Data Science Level 3

Advanced Python 2

This class builds on the introductory Python class. Jupyter Notebook advanced use and customisation is covered as well as configuring multiple environments and kernels. The Numpy package is introduced for working with arrays and matrices and a deeper coverage of Pandas data analysis and manipulation methods is provided including working with time series data. Data exploration and advanced visualisations are taught using the Plotly and Seaborne libraries.

Advanced R 2

This course goes deeper into the tidyverse family of packages, with a focus on advanced data handling, as well as advanced data structures such as list columns in tibbles, and their application to model management. Another key topic is advanced functional programming with the purrr package, and advanced use of the pipe operator. Optional topics may include dplyr on databases, and use of rmarkdown and Rstudio notebooks.

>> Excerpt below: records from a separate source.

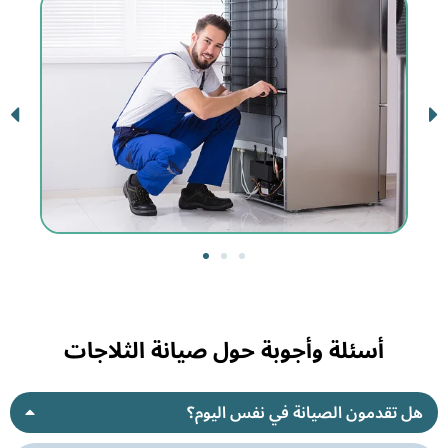
أسئلة وأجوبة حول صيانة الثلاجات
هل تقدمون الصيانة في نفس اليوم؟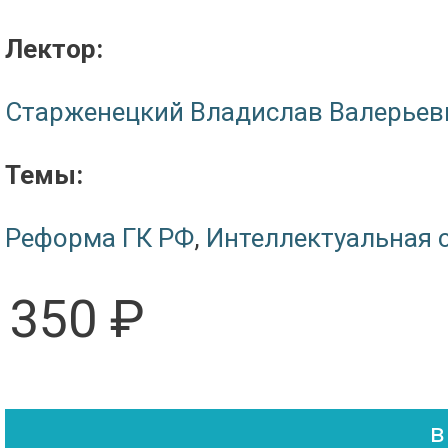
Лектор:
Старженецкий Владислав Валерьев
Темы:
Реформа ГК РФ
,
Интеллектуальная 
350 ₽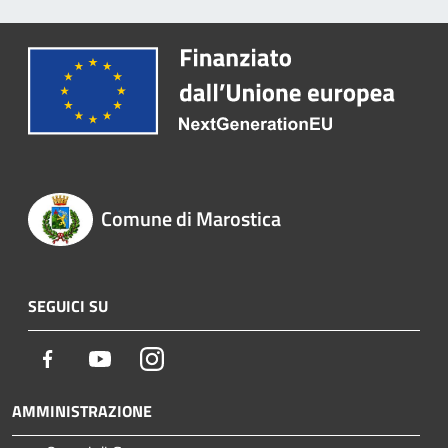
Comune di Marostica
SEGUICI SU
Facebook
Youtube
Instagram
AMMINISTRAZIONE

Advanced Fraud and Anomaly Detection

The detection of anomalies is one of the most eclectic and difficult activities in data analysis. This course builds on the basics introduced in the earlier course, and provides more advanced methods including supervised and unsupervised learning, advanced use of Benford’s Law, and more on statistical anomaly detection. Optional topics may include anomalies in time series, deception in text and the use of social network analysis to detect fraud and other undesirable behaviours.

Advanced Deep Learning

This course provides a more rigorous, mathematically based view of modern neural networks, their training, applications, strengths and weaknesses, focusing on key architectures such as convolutional nets for image processing and recurrent nets for text and time series. This course will also include use of dedicated hardware such as GPUs and multiple computing nodes on the cloud. There will also be an overview of the most common available platforms for neural computation. Some topics touched in the introduction will be revisited in more thorough detail. Optional advanced topics may include Generative Adversarial Networks, Reinforcement Learning, Transfer Learning and probabilistic neural networks.

Real-Time Analytics Development and Deployment

Real-time analytics is rapidly changing the landscape for deployment of decision support capability. The challenges of supporting extreme service levels in the areas of performance, availability, and data freshness demand new methods for data warehouse construction. Particular attention is paid to architectural topologies for successful implementation and the role of frameworks for Microservices deployment. In this workshop we will discuss evolution of data warehousing technology and new methods for meeting the associated service levels with each stage of evolution.